The volume of dollar traded (turnover) in the Nigerian Foreign Exchange Market, NAFEM, increased month-on-month (MoM) by 30 percent to $4.34 billion in July from $3.33 billion in June.
Analysis of weekly transactions in the window as published by FMDQ showed that turnover stood at $740.92 million in the first week of July and increased by 39 per cent to $1.03 billion in the second week.
However, turnover fell by 10.3 percent to $923.67 million in the third week but ticked up by 10.4 percent to $1.02 billion in the fourth week.
In the last three days of July, turnover stood at $616.49 million.

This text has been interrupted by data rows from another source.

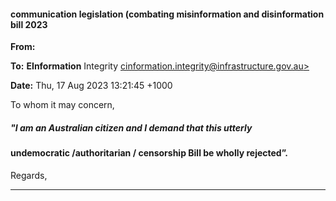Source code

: #### communication legislation (combating misinformation and disinformation bill 2023

**From:**

**To:** **EInformation** Integrity [cinformation.integrity@infrastructure.gov.au>](mailto:cinformation.integrity@infrastructure.gov.au)

**Date:** Thu, 17 Aug 2023 13:21:45 +1000

To whom it may concern,
##### "I am an Australian citizen and I demand that this utterly
#### undemocratic /authoritarian / censorship Bill be wholly rejected”.
Regards,


-----

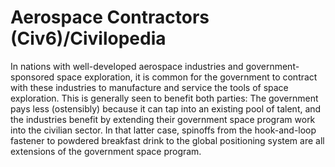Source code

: # Aerospace Contractors (Civ6)/Civilopedia

In nations with well-developed aerospace industries and government-sponsored space exploration, it is common for the government to contract with these industries to manufacture and service the tools of space exploration. This is generally seen to benefit both parties: The government pays less (ostensibly) because it can tap into an existing pool of talent, and the industries benefit by extending their government space program work into the civilian sector. In that latter case, spinoffs from the hook-and-loop fastener to powdered breakfast drink to the global positioning system are all extensions of the government space program.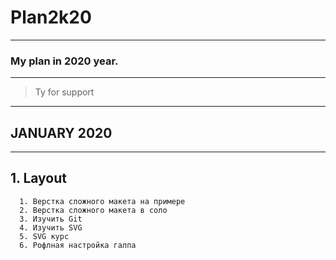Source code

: # Plan2k20
-----

### My plan in 2020 year.
----
> Ty for support
----
## JANUARY 2020
___
## 1. Layout
      1. Верстка сложного макета на примере
      2. Верстка сложного макета в соло
      3. Изучить Git
      4. Изучить SVG
      5. SVG курс
      6. Рофлная настройка галпа

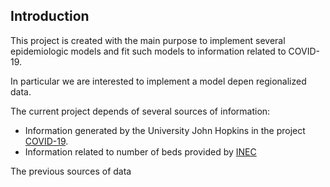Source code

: 
<!-- README.md is generated from README.Rmd. Please edit that file -->

## Introduction

This project is created with the main purpose to implement several
epidemiologic models and fit such models to information related to
COVID-19.

In particular we are interested to implement a model depen regionalized
data.

The current project depends of several sources of information:

  - Information generated by the University John Hopkins in the project
    [COVID-19](https://www.google.com).
  - Information related to number of beds provided by
    [INEC](https://www.ecuadorencifras.gob.ec/camas-y-egresos-hospitalarios/)

The previous sources of data
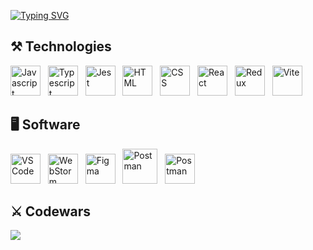 [![Typing SVG](https://readme-typing-svg.demolab.com?font=roboto&size=34&duration=2500&pause=1500&vCenter=true&width=435&lines=Hello%2C+I'm+Mykola+%F0%9F%91%8B;Web+Developer+%F0%9F%8C%8F)](https://git.io/typing-svg)


## ⚒ Technologies
<p>
  <img src="https://user-images.githubusercontent.com/57754283/192165014-5696bd30-8648-479c-9e7e-031094560d4d.svg" alt="Javascript" height="48px" />
  &nbsp;
  <img src="https://user-images.githubusercontent.com/57754283/192165174-7aa9ce24-14fd-4e3f-a5d9-62c106e35c46.svg" alt="Typescript" height="48px" />
  &nbsp;
  <img src="https://user-images.githubusercontent.com/57754283/192165714-60367a8d-2c2d-4011-989a-d4d2e1d78824.svg" alt="Jest" height="48px" />
  &nbsp;
  <img src="https://user-images.githubusercontent.com/57754283/192165399-136a884f-15ba-4666-8435-c84c4dcdf99e.svg" alt="HTML" height="48px" />
  &nbsp;
  <img src="https://user-images.githubusercontent.com/57754283/192165322-bf28a044-7855-4110-b345-4377a499a5ed.svg" alt="CSS" height="48px" />
  &nbsp;
  <img src="https://user-images.githubusercontent.com/57754283/192165591-4643ca6d-821e-4301-b128-704f6bd4afb6.svg" alt="React" height="48px" />
  &nbsp;
  <img src="https://user-images.githubusercontent.com/57754283/192165625-2f5a75f0-4c27-46b3-bbe0-4753688877db.svg" alt="Redux" height="48px" />
  &nbsp;
  <img src="https://user-images.githubusercontent.com/57754283/192165666-f7bacb10-1cb5-480f-b8f7-937b6585a2f2.svg" alt="Vite" height="48px" />
</p>


## 🖥 Software
<p>
  <img src="https://user-images.githubusercontent.com/57754283/192165914-b02b976f-fea5-47d8-8485-7fe433967c28.svg" alt="VSCode" height="48px" />
  &nbsp;
  <img src="https://user-images.githubusercontent.com/57754283/192165935-5830ef9e-a387-4b91-b38b-b4519fbf88fe.svg" alt="WebStorm" height="48px" />
  &nbsp;
  <img src="https://user-images.githubusercontent.com/57754283/192166041-261d00ad-8848-4e56-ac0d-b508cf842e4d.svg" alt="Figma" height="48px" />
  &nbsp;
  <img src="https://user-images.githubusercontent.com/57754283/192166084-7722b6d1-448d-4ad0-8b25-23224d078f4a.svg" alt="Postman" height="56px" />
  &nbsp;
  <img src="https://user-images.githubusercontent.com/57754283/192166108-a704d620-6e79-401f-ab5d-1726f06dfa80.svg" alt="Postman" height="48px" />
</p>


## ⚔️ Codewars
<img src='https://www.codewars.com/users/mykolao/badges/large'>

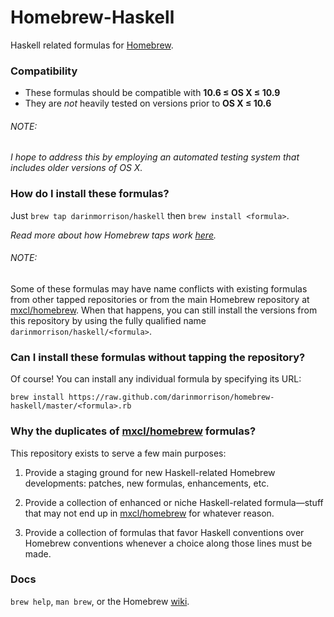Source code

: # Homebrew-Haskell
Haskell related formulas for [Homebrew](http://brew.sh).

### Compatibility

*   These formulas should be compatible with **10.6 ≤ OS X ≤ 10.9**
*   They are _not_ heavily tested on versions prior to **OS X ≤ 10.6**

###### NOTE:
_I hope to address this by employing an automated testing system that includes older versions of OS X._

### How do I install these formulas?
Just `brew tap darinmorrison/haskell` then `brew install <formula>`.

_Read more about how Homebrew taps work [here](https://github.com/mxcl/homebrew/wiki/brew-tap)._

###### NOTE:
Some of these formulas may have name conflicts with existing formulas from other tapped repositories or from the main Homebrew repository at [mxcl/homebrew]. When that happens, you can still install the versions from this repository by using the fully qualified name `darinmorrison/haskell/<formula>`.

### Can I install these formulas without tapping the repository?
Of course! You can install any individual formula by specifying its URL:

    brew install https://raw.github.com/darinmorrison/homebrew-haskell/master/<formula>.rb

### Why the duplicates of  [mxcl/homebrew] formulas?
This repository exists to serve a few main purposes:

1. Provide a staging ground for new Haskell-related Homebrew developments: patches, new formulas, enhancements, etc.

2. Provide a collection of enhanced or niche Haskell-related formula—stuff that may not end up in [mxcl/homebrew] for whatever reason.

3. Provide a collection of formulas that favor Haskell conventions over Homebrew conventions whenever a choice along those lines must be made. 

### Docs
`brew help`, `man brew`, or the Homebrew [wiki][].

[mxcl/homebrew]:https://github.com/mxcl/homebrew
[wiki]:http://wiki.github.com/mxcl/homebrew
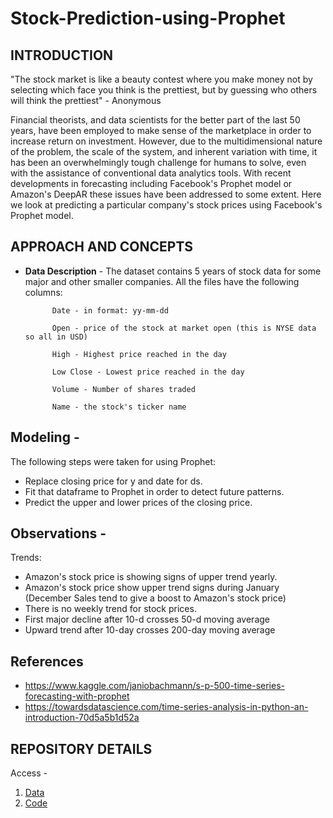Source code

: # Stock-Prediction-using-Prophet

## INTRODUCTION
"The stock market is like a beauty contest where you make money not by selecting which face you think is the prettiest, but by guessing who others will think the prettiest" - Anonymous

Financial theorists, and data scientists for the better part of the last 50 years, have been employed to make sense of the marketplace in order to increase return on investment. However, due to the multidimensional nature of the problem, the scale of the system, and inherent variation with time, it has been an overwhelmingly tough challenge for humans to solve, even with the assistance of conventional data analytics tools. With recent developments in forecasting including Facebook's Prophet model or Amazon's DeepAR these issues have been addressed to some extent. Here we look at predicting a particular company's stock prices using Facebook's Prophet model.


## APPROACH AND CONCEPTS
* **Data Description** - The dataset contains 5 years of stock data for some major and other smaller companies.  All the files have the following columns:
            
            Date - in format: yy-mm-dd

            Open - price of the stock at market open (this is NYSE data so all in USD)

            High - Highest price reached in the day

            Low Close - Lowest price reached in the day

            Volume - Number of shares traded

            Name - the stock's ticker name


## **Modeling** - 
The following steps were taken for using Prophet:
  * Replace closing price for y and date for ds.
  * Fit that dataframe to Prophet in order to detect future patterns.
  * Predict the upper and lower prices of the closing price.

## **Observations** - 
Trends:
  * Amazon's stock price is showing signs of upper trend yearly.
  * Amazon's stock price show upper trend signs during January (December Sales tend to give a boost to Amazon's stock price)
  * There is no weekly trend for stock prices.
  * First major decline after 10-d crosses 50-d moving average
  * Upward trend after 10-day crosses 200-day moving average


## References
* https://www.kaggle.com/janiobachmann/s-p-500-time-series-forecasting-with-prophet
* https://towardsdatascience.com/time-series-analysis-in-python-an-introduction-70d5a5b1d52a

## REPOSITORY DETAILS
Access -
1. [Data](https://github.com/arnavd17/Stock-Prediction-using-Prophet/blob/master/Stock_Prediction_using_Prophet.ipynb)
2. [Code](https://www.kaggle.com/camnugent/sandp500)
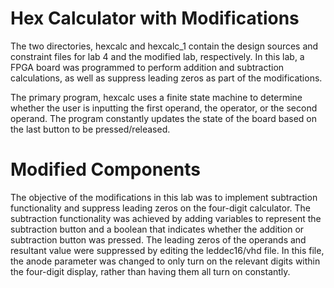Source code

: # Hex Calculator with Modifications
The two directories, hexcalc and hexcalc_1 contain the design sources and constraint files for lab 4 and the modified lab, respectively. In this lab, a FPGA board was programmed to perform addition and subtraction calculations, as well as suppress leading zeros as part of the modifications.

The primary program, hexcalc uses a finite state machine to determine whether the user is inputting the first operand, the operator, or the second operand. The program constantly updates the state of the board based on the last button to be pressed/released.

# Modified Components
The objective of the modifications in this lab was to implement subtraction functionality and suppress leading zeros on the four-digit calculator. The subtraction functionality was achieved by adding variables to represent the subtraction button and a boolean that indicates whether the addition or subtraction button was pressed. The leading zeros of the operands and resultant value were suppressed by editing the leddec16/vhd file. In this file, the anode parameter was changed to only turn on the relevant digits within the four-digit display, rather than having them all turn on constantly.
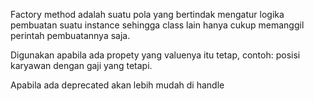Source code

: Factory method adalah suatu pola yang bertindak mengatur logika pembuatan suatu instance sehingga class lain hanya cukup memanggil perintah pembuatannya saja.

Digunakan apabila ada propety yang valuenya itu tetap, contoh: posisi karyawan dengan gaji yang tetapi.

Apabila ada deprecated akan lebih mudah di handle
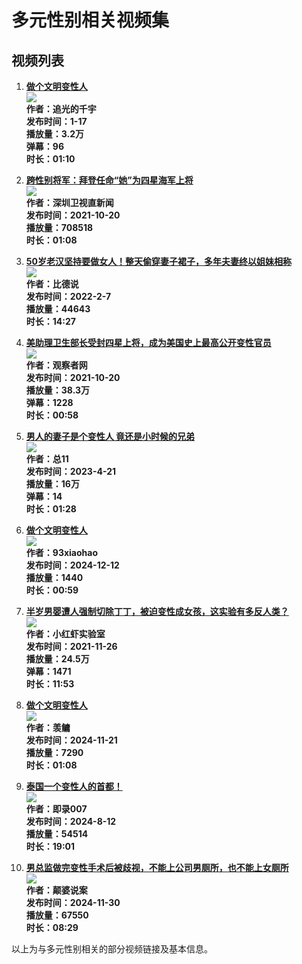 # 多元性别相关视频集

## 视频列表

1. **[做个文明变性人](https://www.bilibili.com/video/BV1SAwHeMEfs/)**  
   ![](//i1.hdslb.com/bfs/archive/0f8a5b55ea46fc6d4f2f64f8ead106adc084bdd1.jpg@672w_378h_1c_!web-search-common-cover)  
   **作者：追光的千宇**  
   **发布时间：1-17**  
   **播放量：3.2万**  
   **弹幕：96**  
   **时长：01:10**

2. **[跨性别将军：拜登任命“她”为四星海军上将](https://www.bilibili.com/video/BV1wQ4y1q7QM/)**  
   ![](//i0.hdslb.com/bfs/archive/3f554ca4c9b86d92533d23dd1e4019062ab35909.jpg@672w_378h_1c_!web-search-common-cover)  
   **作者：深圳卫视直新闻**  
   **发布时间：2021-10-20**  
   **播放量：708518**  
   **时长：01:08**

3. **[50岁老汉坚持要做女人！整天偷穿妻子裙子，多年夫妻终以姐妹相称](https://www.bilibili.com/video/BV1Pr4y1h7xv/)**  
   ![](//i0.hdslb.com/bfs/archive/1187ecd60b02bd695ab6cd6ca80adf99cb233613.jpg@672w_378h_1c_!web-search-common-cover)  
   **作者：比德说**  
   **发布时间：2022-2-7**  
   **播放量：44643**  
   **时长：14:27**

4. **[美助理卫生部长受封四星上将，成为美国史上最高公开变性官员](https://www.bilibili.com/video/BV1xL411g7wu/)**  
   ![](//i1.hdslb.com/bfs/archive/3a4a1240bc355b8ded3dbe302bf7d4f7cf20a9b1.jpg@672w_378h_1c_!web-search-common-cover)  
   **作者：观察者网**  
   **发布时间：2021-10-20**  
   **播放量：38.3万**  
   **弹幕：1228**  
   **时长：00:58**

5. **[男人的妻子是个变性人 竟还是小时候的兄弟](https://www.bilibili.com/video/BV14s4y1A7sS/)**  
   ![](//i0.hdslb.com/bfs/archive/c5195563957251fe429f07423f4e127302db3762.jpg@672w_378h_1c_!web-search-common-cover)  
   **作者：总11**  
   **发布时间：2023-4-21**  
   **播放量：16万**  
   **弹幕：14**  
   **时长：01:28**

6. **[做个文明变性人](https://www.bilibili.com/video/BV13jq8YNELx/)**  
   ![](//i0.hdslb.com/bfs/archive/3031daf3c768afc28e03feca6b8d0223c3461082.jpg@672w_378h_1c_!web-search-common-cover)  
   **作者：93xiaohao**  
   **发布时间：2024-12-12**  
   **播放量：1440**  
   **时长：00:59**

7. **[半岁男婴遭人强制切除丁丁，被迫变性成女孩，这实验有多反人类？](https://www.bilibili.com/video/BV1Vf4y1K7dj/)**  
   ![](//i2.hdslb.com/bfs/archive/25119bf528e97620c55d18afc2faa6d6284a9bf5.jpg@672w_378h_1c_!web-search-common-cover)  
   **作者：小红虾实验室**  
   **发布时间：2021-11-26**  
   **播放量：24.5万**  
   **弹幕：1471**  
   **时长：11:53**

8. **[做个文明变性人](https://www.bilibili.com/video/BV1TMUDYnEi7/)**  
   ![](//i0.hdslb.com/bfs/archive/dd44e8488f1249c0c426c99a7bbf53fdcb11b953.jpg@672w_378h_1c_!web-search-common-cover)  
   **作者：羡鳙**  
   **发布时间：2024-11-21**  
   **播放量：7290**  
   **时长：01:08**

9. **[泰国一个变性人的首都！](https://www.bilibili.com/video/BV1W8Yqe9EZW/)**  
   ![](//i2.hdslb.com/bfs/archive/83d61afed93c4522829a19380160d6532b65a720.jpg@672w_378h_1c_!web-search-common-cover)  
   **作者：即录007**  
   **发布时间：2024-8-12**  
   **播放量：54514**  
   **时长：19:01**

10. **[男总监做完变性手术后被歧视，不能上公司男厕所，也不能上女厕所](https://www.bilibili.com/video/BV15mzHYZE4a/)**  
    ![](//i0.hdslb.com/bfs/archive/3d9ebd6b94e19bb03ff3d579eaab750600ec3332.jpg@672w_378h_1c_!web-search-common-cover)  
   **作者：颠婆说案**  
   **发布时间：2024-11-30**  
   **播放量：67550**  
   **时长：08:29**

以上为与多元性别相关的部分视频链接及基本信息。
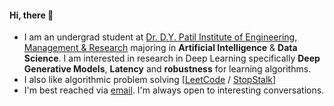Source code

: #### Hi, there 👋


-  I am an undergrad student at [Dr. D.Y. Patil Institute of Engineering, Management & Research](https://www.dypiemr.ac.in/) majoring in **Artificial Intelligence** & **Data Science**. I am interested in research in Deep Learning specifically **Deep Generative Models**, **Latency** and **robustness** for learning algorithms.
-  I also like algorithmic problem solving [[LeetCode](https://leetcode.com/unnum_sykar1709/) / [StopStalk](https://www.stopstalk.com/user/profile/unnum_sykar1709)]
-  I'm best reached via [email](mailto:1709krsunny@gmail.com). I'm always open to interesting conversations. 
               
&nbsp;

<!--- [![StopStalk](https://user-images.githubusercontent.com/65327333/169532567-40144b7b-6387-4588-a127-c5113e94c173.png)](https://www.stopstalk.com/user/profile/unnum_sykar1709)   &nbsp;&nbsp;   [![LinkedIn](https://user-images.githubusercontent.com/65327333/169534362-2dcddeb7-c6b0-4211-84ad-6b181db1a290.png)](https://www.linkedin.com/in/unnumsykar/) &nbsp;&nbsp; [![Email](https://user-images.githubusercontent.com/65327333/169535597-a4efb73e-6778-448f-be09-f79b1a6db91c.png)](mailto:1709krsunny@gmail.com)--->
 
<!---[Email](mailto:1709krsunny@gmail.com) / [LinkedIn](https://www.linkedin.com/in/unnumsykar/) / [LeetCode](https://leetcode.com/unnum_sykar1709/) / [StopStalk](https://www.stopstalk.com/user/profile/unnum_sykar1709)--->
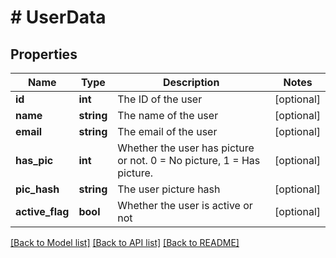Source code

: # # UserData

## Properties

Name | Type | Description | Notes
------------ | ------------- | ------------- | -------------
**id** | **int** | The ID of the user | [optional]
**name** | **string** | The name of the user | [optional]
**email** | **string** | The email of the user | [optional]
**has_pic** | **int** | Whether the user has picture or not. 0 &#x3D; No picture, 1 &#x3D; Has picture. | [optional]
**pic_hash** | **string** | The user picture hash | [optional]
**active_flag** | **bool** | Whether the user is active or not | [optional]

[[Back to Model list]](../../README.md#models) [[Back to API list]](../../README.md#endpoints) [[Back to README]](../../README.md)
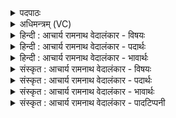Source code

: <details><summary>पदपाठः</summary>

प꣡व꣢꣯स्व। सो꣣म। म꣡धु꣢꣯मान्। ऋ꣣ता꣡वा꣢। अ꣣पः꣢। व꣡सा꣢꣯नः। अ꣡धि꣢꣯। सा꣡नौ꣢꣯। अ꣡व्ये꣢꣯। अ꣡व꣢꣯। द्रो꣡णा꣢꣯नि। घृ꣣त꣡व꣢न्ति। रो꣣ह। मदि꣡न्त꣢मः। म꣣त्सरः꣢। इ꣣न्द्रपा꣡नः꣢। इ꣣न्द्र। पा꣡नः꣢꣯। ५३२।
</details>

<details><summary>अधिमन्त्रम् (VC)</summary>

- पवमानः सोमः
- प्रतर्दनो दैवोदासिः
- त्रिष्टुप्
- धैवतः
- पावमानं काण्डम्
</details>

<details><summary>हिन्दी : आचार्य रामनाथ वेदालंकार - विषयः</summary>

अगले मन्त्र में परमात्मा-रूप सोम को कहा जा रहा है।
</details>

<details><summary>हिन्दी : आचार्य रामनाथ वेदालंकार - पदार्थः</summary>

पदार्थान्वयभाषाः -  हे (सोम) रसागार परमात्मन् ! (मधुमान्) मधुर आनन्द से युक्त, (ऋतावा) सत्यमय आप (पवस्व) हमारे प्रति झरो अथवा हमें पवित्र करो। (अपः) हमारे कर्मों को (वसानः) आच्छादित करते हुए आप (अव्ये) अविनाशी (सानौ) उन्नत आत्मा में (अधि) अधिरोहण करो। (मदिन्तमः) अतिशय आनन्दमय, (मत्सरः) आनन्दप्रद, (इन्द्रपानः) जीवात्मा से पान किये जाने योग्य आप (घृतवन्ति) तेजोमय (द्रोणानि) इन्द्रिय, मन, प्राण रूप द्रोणकलशों में (अवरोह) अवरोहण करो ॥१०॥
</details>

<details><summary>हिन्दी : आचार्य रामनाथ वेदालंकार - भावार्थः</summary>

भावार्थभाषाः -  यहाँ श्लेष से सोम ओषधि के पक्ष में भी अर्थयोजना करनी चाहिए। परमात्मा सोम ओषधि के सदृश मधुर रस का भण्डार है। जैसे सोम ओषधि का रस जलों से मिलकर भेड़ के बालों से बने दशापवित्र में परिस्रुत होकर द्रोणकलशों में जाता है, वैसे ही परमात्मा हमारे कर्मों से संसृष्ट होकर आत्मा में परिस्रुत हो इन्द्रिय, मन, प्राण रूप द्रोणकलशों में अवरोहण करता है ॥१०॥ इस दशति में भी सोम परमात्मा तथा उससे अभिषुत आनन्दरस का वर्णन होने से इस दशति के विषय की पूर्व दशति के विषय के साथ संगति है ॥ षष्ठ प्रपाठक, प्रथम अर्ध में चतुर्थ दशति समाप्त ॥ पञ्चम अध्याय में षष्ठ खण्ड समाप्त ॥
</details>

<details><summary>संस्कृत : आचार्य रामनाथ वेदालंकार - विषयः</summary>

अथ परमात्मरूपं सोममाह।
</details>

<details><summary>संस्कृत : आचार्य रामनाथ वेदालंकार - पदार्थः</summary>

पदार्थान्वयभाषाः -  हे (सोम) रसागार परमात्मन् ! (मधुमान्) मधुमयानन्दरसोपेतः, (ऋतावा) सत्यवान् त्वम्। अत्र ऋतशब्दात् ‘छन्दसीवनिपौ च वक्तव्यौ’ अ० ५।२।१०९ इति वनिप्। ‘अन्येषामपि दृश्यते’ अ० ६।३।१३७ इति ऋताऽकारस्य दीर्घः। (पवस्व) अस्मान् प्रति परिस्रव, अस्मान् पुनीहि वा। (अपः) अस्माकं कर्माणि (वसानः) स्वात्मना आच्छादयन् (अव्ये) अव्यये अविनाशिनि (सानौ२) उन्नते आत्मनि (अधि) अधिरोह। (मदिन्तमः) अतिशयेन आनन्दमयः, (मत्सरः) आनन्दप्रदः, (इन्द्रपानः) इन्द्रेण जीवात्मना पातव्यः त्वम् (घृतवन्ति३) तेजोमयानि (द्रोणानि) इन्द्रियमनःप्राणरूपान् द्रोणकलशान् (अवरोह) अवाप्नुहि ॥१०॥
</details>

<details><summary>संस्कृत : आचार्य रामनाथ वेदालंकार - भावार्थः</summary>

भावार्थभाषाः -  श्लेषेण सोमौषधिपक्षेऽपि योजनीयम्। परमात्मा सोमौषधिवद् मधुररसागारो विद्यते। यथा सोमौषधिरसो जलैः संसृज्य अविबालमये पवित्रे परिस्रुतः सन् द्रोणकलशानवरोहति तथा परमात्मसोमोऽस्माकं कर्मभिः संसृज्यात्मरूपे पवित्रे परिस्रुत इन्द्रियमनःप्राणरूपान् द्रोणकलशानवरोहति ॥१०॥ अत्रापि सोमस्य परमात्मनः ततोऽभिषुतस्यानन्दरसस्य च वर्णनादेतद्दशत्यर्थस्य पूर्वदशत्यर्थेन सह संगतिरस्तीति वेद्यम् ॥ इति षष्ठे प्रपाठके प्रथमार्धे चतुर्थी दशतिः ॥ इति पञ्चमेऽध्याये षष्ठः खण्डः ॥
</details>

<details><summary>संस्कृत : आचार्य रामनाथ वेदालंकार - पादटिप्पनी</summary>

टिप्पणी:   १. ऋ० ९।९६।१३ ‘घृतवन्ति रोह’ इत्यत्र ‘घृतवान्ति सीद’ इति पाठः। २. ऋग्वेदिनः सामवेदिनश्चोभयेऽपि ‘सानो अव्ये’ इत्यस्य ‘सानौ अव्ये’ इति पदपाठमामनन्ति। द्रष्टव्या, ५२९ मन्त्रभाष्ये टिप्पणी। ३. घृतवन्ति उदकवन्ति—इति वि०। दीप्तिमन्ति—इति भ०।
</details>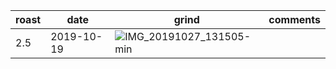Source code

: | roast | date       | grind | comments |
|-------|------------|-------|----------
| 2.5   | 2019-10-19 | ![IMG_20191027_131505-min](https://user-images.githubusercontent.com/2862029/67627790-97290280-f8bf-11e9-83f0-099d38ccb148.jpg) | 
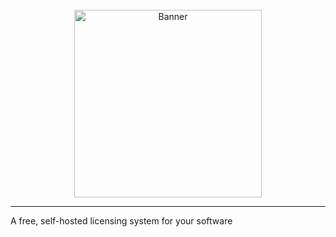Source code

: <br/>
<div align="center">
    <picture>
        <source media="(prefers-color-scheme: dark)" srcset="https://i.imgur.com/6IW32fV.png" width="300">
        <img alt="Banner" src="https://i.imgur.com/4v0uPah.png" width="300">
    </picture>
</div>

---

A free, self-hosted licensing system for your software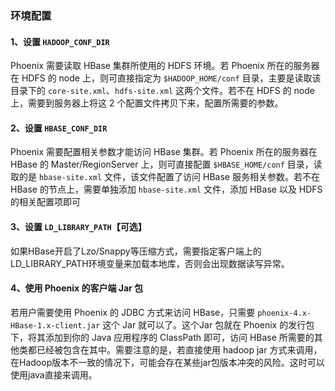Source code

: ### 环境配置

#### 1、设置  `HADOOP_CONF_DIR`

Phoenix 需要读取 HBase 集群所使用的 HDFS 环境。若 Phoenix 所在的服务器在 HDFS 的 node 上，则可直接指定为 `$HADOOP_HOME/conf` 目录，主要是读取该目录下的 `core-site.xml`、`hdfs-site.xml` 这两个文件。若不在 HDFS 的 node 上，需要到服务器上将这 2 个配置文件拷贝下来，配置所需要的参数。

#### 2、设置 `HBASE_CONF_DIR`

Phoenix 需要配置相关参数才能访问 HBase 集群。若 Phoenix 所在的服务器在 HBase 的 Master/RegionServer 上，则可直接配置 `$HBASE_HOME/conf` 目录，读取的是 `hbase-site.xml` 文件，该文件配置了访问 HBase 服务相关参数。若不在 HBase 的节点上，需要单独添加 `hbase-site.xml` 文件，添加 HBase 以及 HDFS 的相关配置项即可

#### 3、设置 `LD_LIBRARY_PATH`【可选】

如果HBase开启了Lzo/Snappy等压缩方式，需要指定客户端上的LD_LIBRARY_PATH环境变量来加载本地库，否则会出现数据读写异常。

#### 4、使用 Phoenix 的客户端 Jar 包

若用户需要使用 Phoenix 的 JDBC 方式来访问 HBase，只需要 `phoenix-4.x-HBase-1.x-client.jar` 这个 Jar 就可以了。这个Jar 包就在 Phoenix 的发行包下，将其添加到你的 Java 应用程序的 ClassPath 即可，访问 HBase 所需要的其他类都已经被包含在其中。需要注意的是，若直接使用 hadoop jar 方式来调用，在Hadoop版本不一致的情况下，可能会存在某些jar包版本冲突的风险。这时可以使用java直接来调用。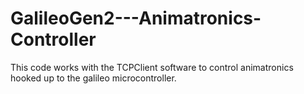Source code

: # GalileoGen2---Animatronics-Controller
This code works with the TCPClient software to control animatronics hooked up to the galileo microcontroller.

Meanwhile, the naira depreciated by N103.43 or 6.8 percent to N1608.73 per dollar in NAFEM on July 31st, 2024 from N1,505.3 per dollar traded on June 28th, 2024.
Similarly, the naira depreciated by N95 in the parallel market.
Vanguard gathering from black market traders showed that the exchange rate for the market rose to N1,595 per dollar on July 31st, 2024 from N1,500 per dollar on June 28th, 2024.
Consequently, the margin between the parallel market rate and NAFEM rate widened to N13.73 per dollar on July 31st, 2024 from N5.3 per dollar recorded on June 28th, 2024.
Financial analysts have projected stability in foreign exchange (FX) rate by half year (H2) 2024 on the back of absence in market distortion and increased foreign exchange inflows.
In their half year 2024 Nigeria Economic outlook, analysts at Cowry Asset Management Limited said: “The performance of the local currency in H2’ 2024 will depend on the interplay of various factors around demand for FX and supply from the CBN even as the Naira awaits catalysts and positive policy directions that could steer the course.
“ However, the CBN is likely to maintain a relatively tight monetary policy stance, which exert a downward pressure on the local currency as well as limit the liquidity levels in the FX market. “We project a support level of N1,700 for financial year, FY’24, we note that the Naira could rebound significantly, should oil production improve significantly, subsidies are eliminated, and the local sourcing of oil for domestic refining commence in earnest.”